How to complete this task: Pictures should be omitted from your copy. Everything else in the entries below must be restated word for word.

Stored data START

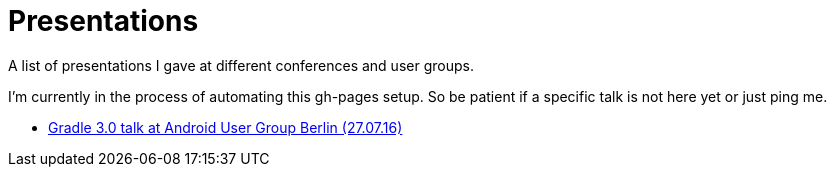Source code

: = Presentations

A list of presentations I gave at different conferences and user groups.

I'm currently in the process of automating this gh-pages setup. So be patient if a specific talk is not here yet or just ping me.

++++
<link rel="stylesheet"  href="http://cdnjs.cloudflare.com/ajax/libs/font-awesome/3.1.0/css/font-awesome.min.css">
++++

:icons: font

* link:160727-android-usergroup-berlin/index.html[Gradle 3.0 talk at Android User Group Berlin (27.07.16)]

Stored data END

Response for this exercise:
Source code

: = Presentations

A list of presentations I gave at different conferences and user groups.

I'm currently in the process of automating this gh-pages setup. So be patient if a specific talk is not here yet or just ping me.

++++
<link rel="stylesheet"  href="http://cdnjs.cloudflare.com/ajax/libs/font-awesome/3.1.0/css/font-awesome.min.css">
++++

:icons: font

* link:160727-android-usergroup-berlin/index.html[Gradle 3.0 talk at Android User Group Berlin (27.07.16)]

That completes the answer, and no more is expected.